Under the circumstances, the Supreme Court properly exercised its discretion in deciding, on the merits, that branch of the appellants' application which was pursuant to CPLR 3211(a)(8) to dismiss the complaint insofar as asserted against them for lack of personal jurisdiction (see Fugazy v Fugazy, 44 AD3d 613, 614). As the party seeking to assert personal jurisdiction, the plaintiff bears the ultimate burden of proof on this issue (see Alden Personnel, Inc. v David, 38 AD3d 697, 698; Brandt v Toraby, 273 AD2d 429, 430). To successfully oppose a motion to dismiss pursuant to CPLR 3211(a)(8) on the ground that discovery on the issue of personal jurisdiction is necessary, the plaintiff did not need to make a prima facie showing of jurisdiction, but instead only needed to set forth "a sufficient start, and [show its] position not to be frivolous" (Peterson v Spartan Indus., 33 NY2d 463, 467; see Shore Pharm. Providers, Inc. v Oakwood Care Ctr., Inc., 65 AD3d 623, 624; American BankNote Corp. v Daniele, 45 AD3d 338, 340; Cordero v City of New York, 236 AD2d 577, 578).

Since the plaintiff established that facts " may exist'" to exercise personal jurisdiction over the appellants and has made a "sufficient start" to warrant further discovery on that issue, the Supreme Court properly denied that branch of the appellants' application which was pursuant to CPLR 3211(a)(8) to dismiss the complaint insofar as asserted against them for lack of personal jurisdiction (Peterson v Spartan Indus., 33 NY2d at 467; see Shore Pharm. Providers, Inc. v Oakwood Care Ctr., Inc., 65 AD3d at 624; Castillo v Star Leasing Co., 69 AD3d 551, 552; cf. Lang v Wycoff Hgts. Med. Ctr., 55 AD3d 793, 794; Roldan v Dexter Folder Co., 178 AD2d 589, 589). However, since the plaintiff failed to demonstrate, prima facie, that the appellants were subject to the Supreme Court's long-arm jurisdiction pursuant to CPLR 302(a)(3)(ii) (cf. Alden Personnel, Inc. v David, 38 AD3d at 698), we modify the order appealed from to allow the appellants to seek dismissal of the complaint pursuant to CPLR 3211(a)(8) upon the completion of discovery (see Ying Jun Chen v Lei Shi, 19 AD3d 407, 407-408; Lettieri v Cushing, 80 AD3d 574, 575-576).
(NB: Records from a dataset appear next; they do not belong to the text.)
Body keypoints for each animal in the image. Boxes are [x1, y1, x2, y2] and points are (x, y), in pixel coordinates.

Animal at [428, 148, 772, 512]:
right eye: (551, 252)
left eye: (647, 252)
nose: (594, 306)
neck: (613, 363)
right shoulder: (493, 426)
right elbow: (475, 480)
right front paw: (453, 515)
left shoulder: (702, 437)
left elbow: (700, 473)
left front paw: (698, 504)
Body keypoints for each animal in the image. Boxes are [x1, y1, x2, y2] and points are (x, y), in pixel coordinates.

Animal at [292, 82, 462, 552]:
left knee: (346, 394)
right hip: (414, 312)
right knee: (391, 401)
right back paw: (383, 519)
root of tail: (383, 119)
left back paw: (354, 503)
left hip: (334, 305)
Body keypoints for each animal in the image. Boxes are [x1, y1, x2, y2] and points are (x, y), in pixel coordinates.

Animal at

HBK Master Fund L.P. v Troika Dialog USA, Inc., 2011 NY Slip Op 05569 (App. Div., 1st 2011)

Plaintiffs made a "sufficient start" in demonstrating that the Russian defendants were doing business in New York through their direct or indirect subsidiaries to warrant further discovery on the issue of personal jurisdiction, including whether the parents exercised control over the subsidiaries and are therefore subject to New York's long-arm jurisdiction (see Peterson v Spartan Indus., 33 NY2d 463, 467 [1974]; Edelman v Taittinger, S.A., 298 AD2d 301, 302 [2002]).

OrthoTec, LLC v Healthpoint Capital, LLC, 2011 NY Slip Op 04533 (App. Div., 1st 2011)
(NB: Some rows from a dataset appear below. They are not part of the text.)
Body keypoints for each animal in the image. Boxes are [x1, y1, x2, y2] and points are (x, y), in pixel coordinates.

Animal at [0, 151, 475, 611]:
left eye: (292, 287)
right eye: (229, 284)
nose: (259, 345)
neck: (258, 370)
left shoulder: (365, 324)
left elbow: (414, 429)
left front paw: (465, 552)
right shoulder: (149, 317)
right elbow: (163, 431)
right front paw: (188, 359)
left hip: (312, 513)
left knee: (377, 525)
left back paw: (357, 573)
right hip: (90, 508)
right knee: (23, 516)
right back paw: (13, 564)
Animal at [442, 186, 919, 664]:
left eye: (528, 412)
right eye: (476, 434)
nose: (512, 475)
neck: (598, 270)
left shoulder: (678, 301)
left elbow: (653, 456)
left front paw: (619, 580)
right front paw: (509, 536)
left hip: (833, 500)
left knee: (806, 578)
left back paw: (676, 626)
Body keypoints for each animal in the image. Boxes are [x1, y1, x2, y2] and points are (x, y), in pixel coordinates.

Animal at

We do not find that "in the interest of substantial justice the action should be heard in" France (see CPLR 327[a]). "Generally, unless the balance is strongly in favor of the defendant, the plaintiff's choice of forum should rarely be disturbed" (Anagnostou v Stifel, 204 AD2d 61, 61 [1994] [internal quotation marks and citations omitted]). This is true even though plaintiff is not a New York resident (see Travelers Cas. & Sur. Co. v Honeywell Intl. Inc., 48 AD3d 225, 226 [2008]; Bank Hapoalim [Switzerland] Ltd. v Banca Intesa S.p.A., 26 AD3d 286, 287 [2006]). The fact that defendants are New York residents weighs against forum non conveniens dismissal (see e.g. Anagnostou, 204 AD2d at 62). Even if some documents will have to be translated from French into English, that does not require dismissal (see e.g. American BankNote Corp. v Daniele, 45 AD3d 338, 340 [2007]).